Objective appraisal and performance reviews should be used instead of relying on instinct.  Potential promotion candidates should have equal access to relevant training, regardless of age. All age groups should be encouraged to apply for all posts, even if historically they have gone to older or younger candidates.  The ages of those applying for, and receiving, promotion should be monitored.

Recruitment

Recruitment materials should avoid references to age or age ranges unless the employer can show objectively that it is appropriate and necessary to apply an age criterion to a job.  Care will need to be taken with the wording of advertisements.  Words that could imply age, such as ‘mature’, youthful’, ‘modern’, ‘senior’, ‘recent graduate’ or even ‘experienced’ will need to be avoided.

If your firm uses a graduate scheme, they will need to avoid criteria such as ‘under 25’.  Plus, they will have to consider where they place their job advertisements (i.e. College of Law noticeboards only?) – could they be seen as targeting one age group only? 

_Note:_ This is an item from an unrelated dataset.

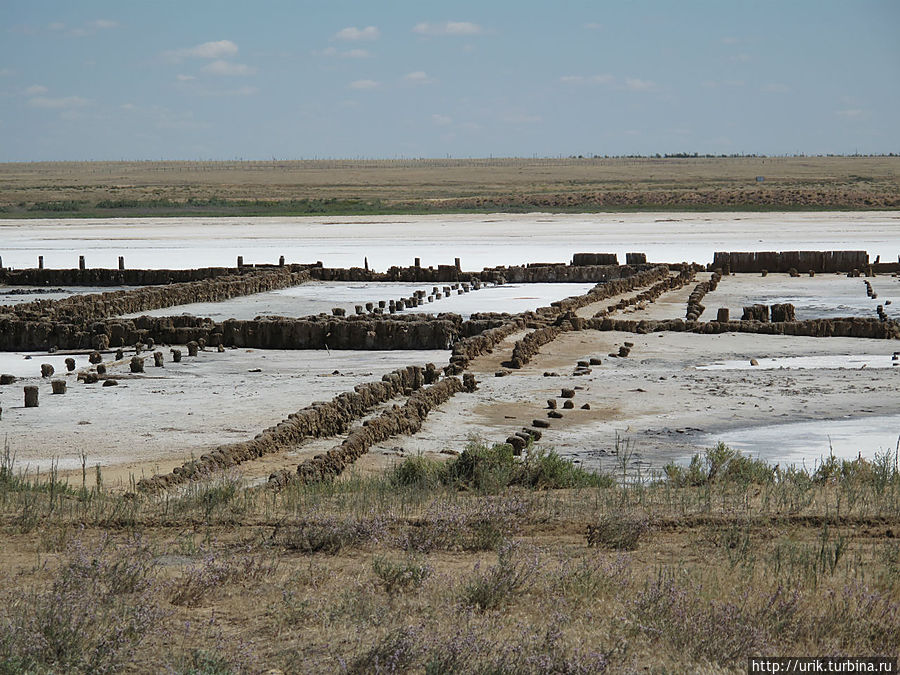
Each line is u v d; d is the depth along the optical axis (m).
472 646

Although it will not be unlawful for firms to ask for date of birth on application forms, they do need to consider why it is necessary. It is best practice to include it in their diversity monitoring form alongside other equality information instead.  Firms will need to be careful that other age-related factors have not been used, such as schooling or amount of postqualification experience, by using non age-based recruitment criteria.

Benefits

A ‘five-year exemption’ clause means that benefits based on a length of service requirement of five years or less can continue. Beyond that, length of service can be rewarded provided the employer can show an objective justification, for example, that there is an advantage from rewarding loyalty, encouraging motivation or recognising experience.  All employees, whatever their age, will be entitled to the same level of benefits, even if providing that benefit to one age group incurs a greater cost for the employer.  So if an employer chooses to allow employees to work beyond the retirement age of 65, the fact that a benefit such as permanent health cover becomes more expensive will not justify the employer in not providing that cover if they still provide it to younger employees.

Partnerships

Importantly, partnerships should not be offered, refused or terminated on the basis of length of service. Age and length of post-qualification experience should also be avoided – firms should use expertise, skills and competencies instead.  If your firm has lockstep arrangements for partnership progression, they should be moving towards a merit-based system. This addresses the problem of older, underperforming partners who refuse to retire and who might be able to make a claim if an attempt were made to remove them purely on the basis of age. 

Retirement

Under the new regulations the national default retirement age is 65. Compulsory retirement before 65 is unlawful, unless the employer can show that there is a legitimate business reason for it.  In addition, the employee has the right to request to work beyond 65, and the employer must inform the employee of this right. If a request is made, the employer must consider it. Having considered it, the employer is free to decide whether to grant it or not.  Criteria for extending the retirement age beyond 65 will need to be consistent to avoid  accusations that retirement is used selectively as a tool for dismissal.

Instructing Counsel

As with other anti-discrimination legislation, the age regulations contain provisions which make it unlawful to discriminate against a barrister or advocate in relation to the ‘giving, withholding or acceptance of instructions’ or to subject a barrister to detriment or harassment.  In practice this means that firms should instruct counsel on the basis of skill and capability, and not on age or length of call. If a client specifically requests a barrister of a particular age or length of call, then firms must not agree unless there are justifiable reasons for doing so.  If the client will not withdraw that part of their instructions, the firm should cease representing that client.